• **Input records**
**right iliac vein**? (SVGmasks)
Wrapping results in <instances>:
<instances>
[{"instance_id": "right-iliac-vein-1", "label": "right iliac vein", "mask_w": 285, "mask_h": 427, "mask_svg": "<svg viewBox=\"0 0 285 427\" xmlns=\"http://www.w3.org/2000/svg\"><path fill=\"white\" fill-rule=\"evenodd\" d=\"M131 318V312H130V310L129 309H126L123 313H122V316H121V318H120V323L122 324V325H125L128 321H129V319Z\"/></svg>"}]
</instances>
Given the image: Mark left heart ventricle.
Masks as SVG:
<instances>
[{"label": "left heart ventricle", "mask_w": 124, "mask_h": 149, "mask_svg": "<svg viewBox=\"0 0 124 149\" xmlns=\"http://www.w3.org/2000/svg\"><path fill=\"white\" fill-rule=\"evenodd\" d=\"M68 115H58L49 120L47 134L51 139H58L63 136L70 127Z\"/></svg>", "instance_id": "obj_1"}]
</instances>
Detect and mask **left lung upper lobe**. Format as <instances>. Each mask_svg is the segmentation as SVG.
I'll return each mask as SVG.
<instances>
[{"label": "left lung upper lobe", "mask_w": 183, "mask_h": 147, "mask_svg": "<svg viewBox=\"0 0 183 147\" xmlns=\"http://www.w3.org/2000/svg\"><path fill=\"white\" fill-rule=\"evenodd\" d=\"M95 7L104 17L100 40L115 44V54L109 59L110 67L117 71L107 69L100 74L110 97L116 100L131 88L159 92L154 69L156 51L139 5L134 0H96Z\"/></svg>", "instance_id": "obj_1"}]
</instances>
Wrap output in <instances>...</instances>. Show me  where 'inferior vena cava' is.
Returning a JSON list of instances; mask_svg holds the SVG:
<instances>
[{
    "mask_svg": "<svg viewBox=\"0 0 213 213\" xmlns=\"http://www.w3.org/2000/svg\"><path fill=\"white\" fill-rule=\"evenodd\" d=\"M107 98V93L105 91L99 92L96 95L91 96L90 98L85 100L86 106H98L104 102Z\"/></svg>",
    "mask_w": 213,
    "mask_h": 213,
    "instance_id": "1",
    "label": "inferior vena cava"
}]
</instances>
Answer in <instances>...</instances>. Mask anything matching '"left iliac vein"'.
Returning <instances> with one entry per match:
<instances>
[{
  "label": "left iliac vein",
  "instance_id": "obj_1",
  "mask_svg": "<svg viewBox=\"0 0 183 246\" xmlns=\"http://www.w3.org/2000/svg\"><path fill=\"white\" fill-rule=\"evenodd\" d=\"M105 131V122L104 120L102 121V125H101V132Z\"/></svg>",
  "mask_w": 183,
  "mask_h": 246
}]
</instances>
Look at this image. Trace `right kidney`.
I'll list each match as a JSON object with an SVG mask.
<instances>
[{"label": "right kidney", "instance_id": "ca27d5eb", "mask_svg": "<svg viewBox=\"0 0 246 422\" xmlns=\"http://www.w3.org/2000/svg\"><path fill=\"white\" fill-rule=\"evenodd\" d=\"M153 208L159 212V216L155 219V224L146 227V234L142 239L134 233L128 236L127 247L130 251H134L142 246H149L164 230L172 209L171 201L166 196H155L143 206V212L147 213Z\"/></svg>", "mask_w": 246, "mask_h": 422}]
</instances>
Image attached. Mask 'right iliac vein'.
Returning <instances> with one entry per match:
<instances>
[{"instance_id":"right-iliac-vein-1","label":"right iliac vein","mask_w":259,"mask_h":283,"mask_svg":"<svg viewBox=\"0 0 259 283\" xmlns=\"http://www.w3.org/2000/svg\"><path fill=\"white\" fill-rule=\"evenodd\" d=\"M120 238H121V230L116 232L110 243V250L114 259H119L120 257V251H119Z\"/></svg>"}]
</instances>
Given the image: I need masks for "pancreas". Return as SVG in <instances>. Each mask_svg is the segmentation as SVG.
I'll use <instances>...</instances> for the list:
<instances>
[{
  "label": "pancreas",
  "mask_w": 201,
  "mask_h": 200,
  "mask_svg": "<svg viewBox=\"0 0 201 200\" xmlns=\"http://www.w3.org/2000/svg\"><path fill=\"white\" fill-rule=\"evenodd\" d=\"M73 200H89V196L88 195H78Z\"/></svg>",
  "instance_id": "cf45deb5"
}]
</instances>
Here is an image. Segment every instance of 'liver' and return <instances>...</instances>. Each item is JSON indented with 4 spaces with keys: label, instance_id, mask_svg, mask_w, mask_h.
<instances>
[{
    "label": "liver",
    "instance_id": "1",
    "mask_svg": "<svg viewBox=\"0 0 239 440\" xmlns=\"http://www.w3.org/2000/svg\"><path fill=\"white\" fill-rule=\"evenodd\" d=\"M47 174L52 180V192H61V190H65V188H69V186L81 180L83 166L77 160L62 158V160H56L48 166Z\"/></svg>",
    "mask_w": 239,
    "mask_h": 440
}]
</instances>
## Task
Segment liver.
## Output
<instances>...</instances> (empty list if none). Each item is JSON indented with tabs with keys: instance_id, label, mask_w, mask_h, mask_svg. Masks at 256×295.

• **What to do**
Please identify each line in the items above that contains the string "JSON", and copy every such line in full.

• **Output of the exercise**
Returning a JSON list of instances; mask_svg holds the SVG:
I'll list each match as a JSON object with an SVG mask.
Here is an image. Segment every instance of 'liver' and return <instances>...</instances>. Each item is JSON indented with 4 spaces with keys: label, instance_id, mask_svg, mask_w, mask_h.
<instances>...</instances> (empty list if none). Each item is JSON indented with tabs with keys: instance_id, label, mask_w, mask_h, mask_svg. Masks at 256×295.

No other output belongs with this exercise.